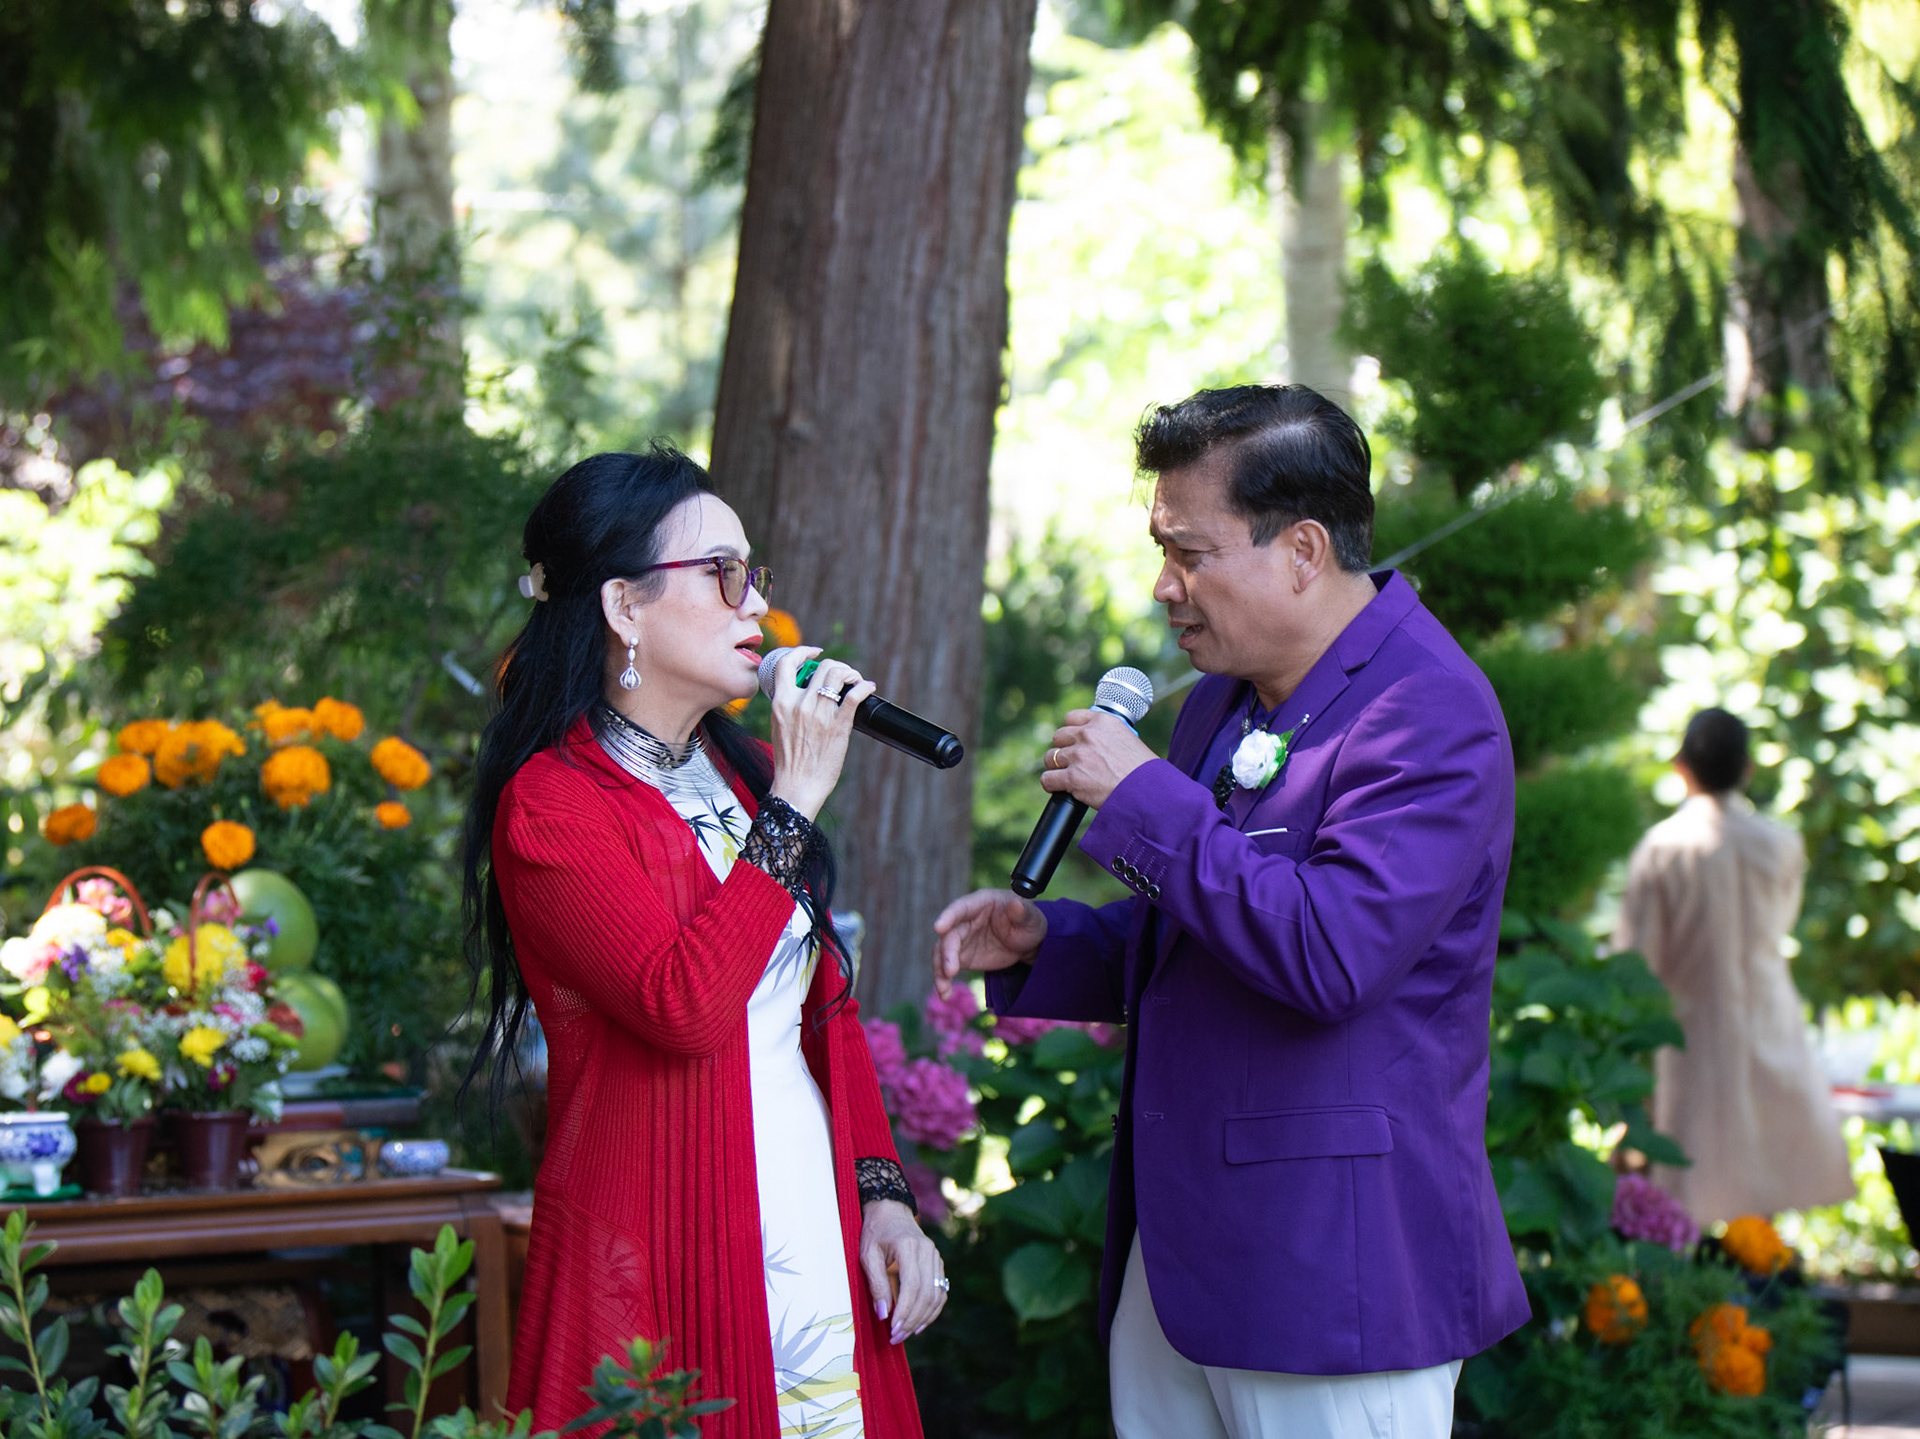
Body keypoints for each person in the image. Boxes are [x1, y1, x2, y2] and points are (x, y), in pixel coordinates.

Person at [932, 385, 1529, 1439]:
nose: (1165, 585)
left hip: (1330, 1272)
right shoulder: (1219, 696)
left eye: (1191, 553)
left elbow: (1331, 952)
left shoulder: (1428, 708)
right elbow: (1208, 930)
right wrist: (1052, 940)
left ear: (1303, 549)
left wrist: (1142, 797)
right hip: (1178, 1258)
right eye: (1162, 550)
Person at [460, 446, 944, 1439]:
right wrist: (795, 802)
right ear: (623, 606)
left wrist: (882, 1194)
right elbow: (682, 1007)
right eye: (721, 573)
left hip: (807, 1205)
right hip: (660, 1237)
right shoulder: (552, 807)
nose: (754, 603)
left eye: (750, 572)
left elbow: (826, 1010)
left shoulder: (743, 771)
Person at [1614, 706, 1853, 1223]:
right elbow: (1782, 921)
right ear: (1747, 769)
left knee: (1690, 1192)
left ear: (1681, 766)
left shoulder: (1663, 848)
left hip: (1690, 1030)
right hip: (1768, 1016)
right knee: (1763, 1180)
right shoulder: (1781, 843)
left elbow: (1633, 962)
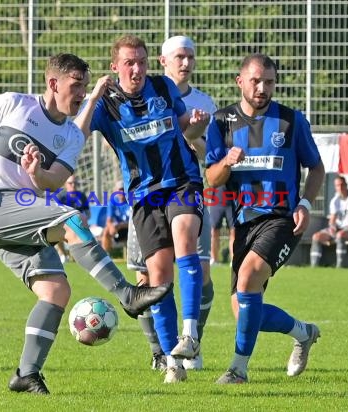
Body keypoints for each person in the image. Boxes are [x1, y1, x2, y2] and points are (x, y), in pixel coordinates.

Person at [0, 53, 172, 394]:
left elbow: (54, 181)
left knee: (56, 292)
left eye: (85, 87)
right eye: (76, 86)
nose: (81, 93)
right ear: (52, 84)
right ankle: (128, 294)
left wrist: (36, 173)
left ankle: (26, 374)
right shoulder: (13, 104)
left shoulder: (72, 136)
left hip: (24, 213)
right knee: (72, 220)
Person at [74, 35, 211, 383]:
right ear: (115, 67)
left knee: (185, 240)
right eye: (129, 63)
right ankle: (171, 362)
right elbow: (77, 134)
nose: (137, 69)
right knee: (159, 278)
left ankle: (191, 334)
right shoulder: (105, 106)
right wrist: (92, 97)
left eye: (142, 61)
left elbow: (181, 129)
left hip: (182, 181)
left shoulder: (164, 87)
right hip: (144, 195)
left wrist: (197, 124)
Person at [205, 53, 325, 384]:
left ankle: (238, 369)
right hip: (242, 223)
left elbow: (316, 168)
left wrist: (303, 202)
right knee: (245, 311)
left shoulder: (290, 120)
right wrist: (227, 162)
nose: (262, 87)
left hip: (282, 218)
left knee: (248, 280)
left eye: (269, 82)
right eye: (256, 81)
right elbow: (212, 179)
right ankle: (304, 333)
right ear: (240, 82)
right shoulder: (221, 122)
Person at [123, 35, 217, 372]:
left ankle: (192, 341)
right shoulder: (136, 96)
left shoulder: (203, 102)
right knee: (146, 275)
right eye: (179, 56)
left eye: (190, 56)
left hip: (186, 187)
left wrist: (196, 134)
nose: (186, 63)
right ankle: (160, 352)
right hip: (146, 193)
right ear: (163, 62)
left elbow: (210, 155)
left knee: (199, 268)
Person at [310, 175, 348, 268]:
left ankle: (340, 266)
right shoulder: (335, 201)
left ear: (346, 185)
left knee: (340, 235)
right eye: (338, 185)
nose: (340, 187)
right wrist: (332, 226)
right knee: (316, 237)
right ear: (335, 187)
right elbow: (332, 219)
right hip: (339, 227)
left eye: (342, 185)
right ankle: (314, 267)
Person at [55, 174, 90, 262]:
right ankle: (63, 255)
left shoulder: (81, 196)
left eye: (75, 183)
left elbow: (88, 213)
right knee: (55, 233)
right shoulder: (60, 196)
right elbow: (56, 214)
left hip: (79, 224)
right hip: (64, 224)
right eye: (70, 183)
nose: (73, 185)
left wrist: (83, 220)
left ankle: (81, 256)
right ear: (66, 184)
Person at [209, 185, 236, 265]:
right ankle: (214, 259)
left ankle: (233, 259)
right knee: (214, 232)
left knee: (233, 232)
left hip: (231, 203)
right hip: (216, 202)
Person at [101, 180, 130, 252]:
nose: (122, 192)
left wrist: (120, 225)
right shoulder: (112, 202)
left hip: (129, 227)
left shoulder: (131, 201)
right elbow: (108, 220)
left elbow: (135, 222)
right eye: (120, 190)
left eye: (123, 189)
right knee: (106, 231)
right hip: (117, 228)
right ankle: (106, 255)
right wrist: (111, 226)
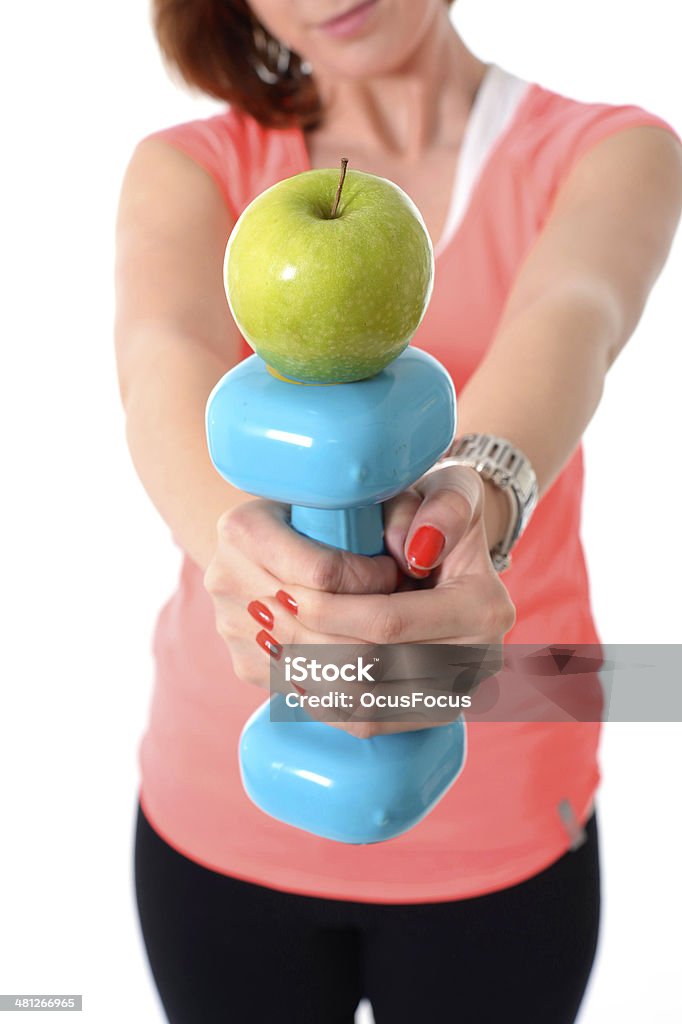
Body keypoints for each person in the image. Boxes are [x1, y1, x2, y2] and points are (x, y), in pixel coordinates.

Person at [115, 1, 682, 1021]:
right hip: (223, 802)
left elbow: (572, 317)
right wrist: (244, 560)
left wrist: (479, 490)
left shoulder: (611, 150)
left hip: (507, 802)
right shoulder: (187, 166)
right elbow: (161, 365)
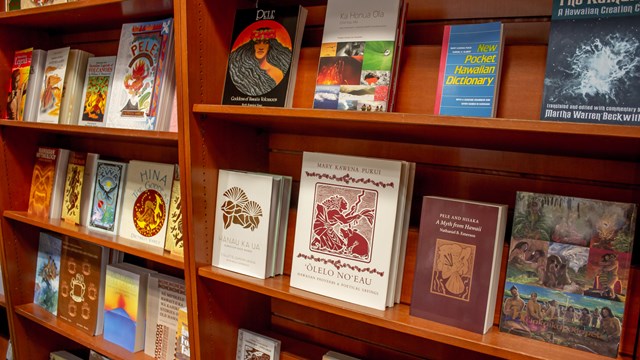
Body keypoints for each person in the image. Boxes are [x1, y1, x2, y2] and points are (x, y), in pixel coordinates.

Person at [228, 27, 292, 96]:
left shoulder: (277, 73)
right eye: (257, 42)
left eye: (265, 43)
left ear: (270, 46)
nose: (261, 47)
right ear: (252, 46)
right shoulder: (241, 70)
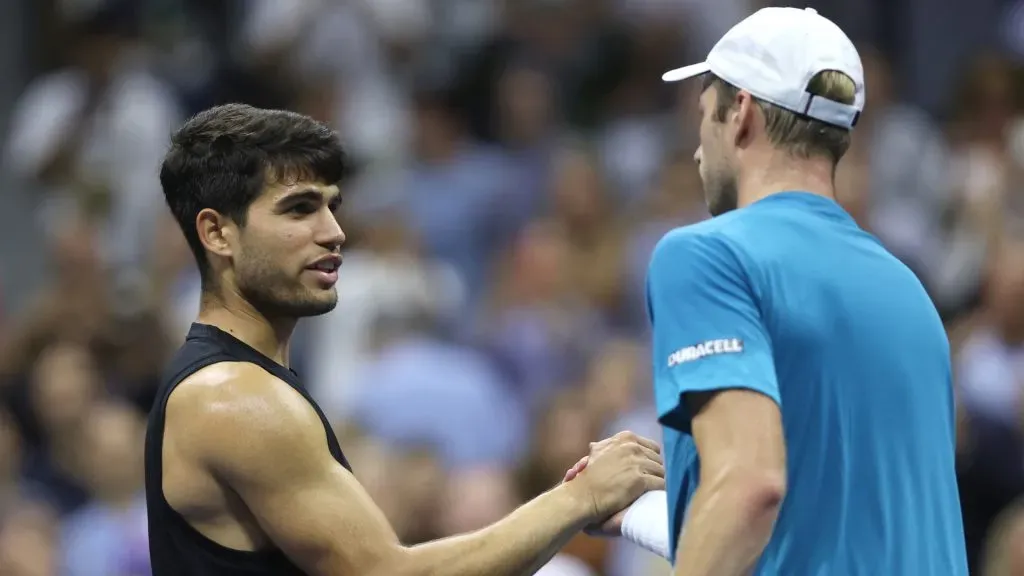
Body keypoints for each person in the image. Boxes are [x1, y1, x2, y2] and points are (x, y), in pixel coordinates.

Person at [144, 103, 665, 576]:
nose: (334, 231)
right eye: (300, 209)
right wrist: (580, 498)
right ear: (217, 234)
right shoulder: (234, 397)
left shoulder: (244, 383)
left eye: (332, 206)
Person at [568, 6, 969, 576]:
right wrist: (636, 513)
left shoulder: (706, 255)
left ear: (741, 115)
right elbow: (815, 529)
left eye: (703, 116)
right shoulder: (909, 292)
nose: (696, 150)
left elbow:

ASSIGNMENT - One exact copy of the data, no pictures: write it out line for line.

RESPONSE BOX -
Body keypoints for each person in the image. Boxes are [x1, y1, x2, y2] and points are (x, y), in pixel coordinates.

Person at [932, 385, 1529, 1439]:
nose: (1165, 585)
left hip: (1330, 1272)
right shoulder: (1219, 696)
left eye: (1191, 553)
left elbow: (1331, 952)
left shoulder: (1428, 708)
right elbow: (1208, 930)
right wrist: (1052, 940)
left ear: (1303, 549)
left wrist: (1142, 797)
right hip: (1178, 1258)
right eye: (1162, 550)
Person at [460, 446, 944, 1439]:
right wrist: (795, 802)
right ear: (623, 606)
left wrist: (882, 1194)
right elbow: (682, 1007)
right eye: (721, 573)
left hip: (807, 1205)
right hip: (660, 1237)
right shoulder: (552, 807)
nose: (754, 603)
left eye: (750, 572)
left elbow: (826, 1010)
left shoulder: (743, 771)
Person at [1614, 706, 1853, 1223]:
right elbow: (1782, 921)
right ear: (1747, 769)
left knee: (1690, 1192)
left ear: (1681, 766)
left shoulder: (1663, 848)
left hip: (1690, 1030)
right hip: (1768, 1016)
right knee: (1763, 1180)
right shoulder: (1781, 843)
left elbow: (1633, 962)
Body keypoints for each person in the image. Boxes are [x1, y1, x2, y2] and points are (x, y), in pixel coordinates.

Person at [0, 53, 172, 394]:
left elbow: (54, 181)
left knee: (56, 292)
left eye: (85, 87)
right eye: (76, 86)
nose: (81, 93)
right ear: (52, 84)
right ankle: (128, 294)
left wrist: (36, 173)
left ankle: (26, 374)
right shoulder: (13, 104)
left shoulder: (72, 136)
left hip: (24, 213)
right knee: (72, 220)
Person at [74, 35, 211, 383]:
right ear: (115, 67)
left knee: (185, 240)
right eye: (129, 63)
right ankle: (171, 362)
right elbow: (77, 134)
nose: (137, 69)
right knee: (159, 278)
left ankle: (191, 334)
right shoulder: (105, 106)
right wrist: (92, 97)
left eye: (142, 61)
left elbow: (181, 129)
left hip: (182, 181)
left shoulder: (164, 87)
right hip: (144, 195)
left wrist: (197, 124)
Person at [205, 53, 325, 384]:
left ankle: (238, 369)
right hip: (242, 223)
left elbow: (316, 168)
left wrist: (303, 202)
right knee: (245, 311)
left shoulder: (290, 120)
right wrist: (227, 162)
nose: (262, 87)
left hip: (282, 218)
left knee: (248, 280)
left eye: (269, 82)
right eye: (256, 81)
right elbow: (212, 179)
right ankle: (304, 333)
right ear: (240, 82)
right shoulder: (221, 122)
Person at [123, 35, 217, 372]:
left ankle: (192, 341)
right shoulder: (136, 96)
left shoulder: (203, 102)
right knee: (146, 275)
right eye: (179, 56)
left eye: (190, 56)
left hip: (186, 187)
left wrist: (196, 134)
nose: (186, 63)
right ankle: (160, 352)
right hip: (146, 193)
right ear: (163, 62)
left elbow: (210, 155)
left knee: (199, 268)
Person at [310, 175, 348, 268]:
left ankle: (340, 266)
right shoulder: (335, 201)
left ear: (346, 185)
left knee: (340, 235)
right eye: (338, 185)
nose: (340, 187)
right wrist: (332, 226)
right knee: (316, 237)
right ear: (335, 187)
right elbow: (332, 219)
right hip: (339, 227)
left eye: (342, 185)
right ankle: (314, 267)
Person at [55, 174, 90, 262]:
right ankle: (63, 255)
left shoulder: (81, 196)
left eye: (75, 183)
left elbow: (88, 213)
right knee: (55, 233)
right shoulder: (60, 196)
right elbow: (56, 214)
left hip: (79, 224)
right hip: (64, 224)
right eye: (70, 183)
nose: (73, 185)
left wrist: (83, 220)
left ankle: (81, 256)
right ear: (66, 184)
Person at [209, 185, 236, 265]:
right ankle: (214, 259)
left ankle: (233, 259)
right knee: (214, 232)
left knee: (233, 232)
left hip: (231, 203)
right hip: (216, 202)
Person at [101, 180, 130, 252]:
nose: (122, 192)
left wrist: (120, 225)
right shoulder: (112, 202)
left hip: (129, 227)
left shoulder: (131, 201)
right elbow: (108, 220)
left elbow: (135, 222)
right eye: (120, 190)
left eye: (123, 189)
right knee: (106, 231)
right hip: (117, 228)
right ankle: (106, 255)
right wrist: (111, 226)
Body keypoints for each person in the image. Boxes are [x1, y1, x2, y2] and points are (x, y), in pixel coordinates.

Person at [115, 1, 682, 1021]:
right hip: (223, 802)
left elbow: (572, 317)
right wrist: (244, 560)
left wrist: (479, 490)
left shoulder: (611, 150)
left hip: (507, 802)
right shoulder: (187, 166)
right elbow: (161, 365)
Body keypoints for each person in the image. Boxes are [x1, y1, x2, y2] and points are (x, y), in pixel coordinates.

Person at [228, 27, 292, 96]:
left shoulder: (277, 73)
right eye: (257, 42)
left eye: (265, 43)
left ear: (270, 46)
nose: (261, 47)
right ear: (252, 46)
right shoulder: (241, 70)
Body keypoints for each person in the image. Boxes are [x1, y1, x2, y2] and points are (x, y), in pixel coordinates.

Person at [144, 103, 665, 576]:
nose: (334, 231)
right eye: (300, 209)
right wrist: (580, 498)
right ear: (217, 234)
right shoulder: (234, 397)
left shoulder: (244, 383)
left eye: (332, 206)
Person at [568, 6, 969, 576]:
right wrist: (636, 513)
left shoulder: (706, 255)
left ear: (741, 115)
right elbow: (815, 529)
left eye: (703, 116)
right shoulder: (909, 292)
nose: (696, 150)
left elbow:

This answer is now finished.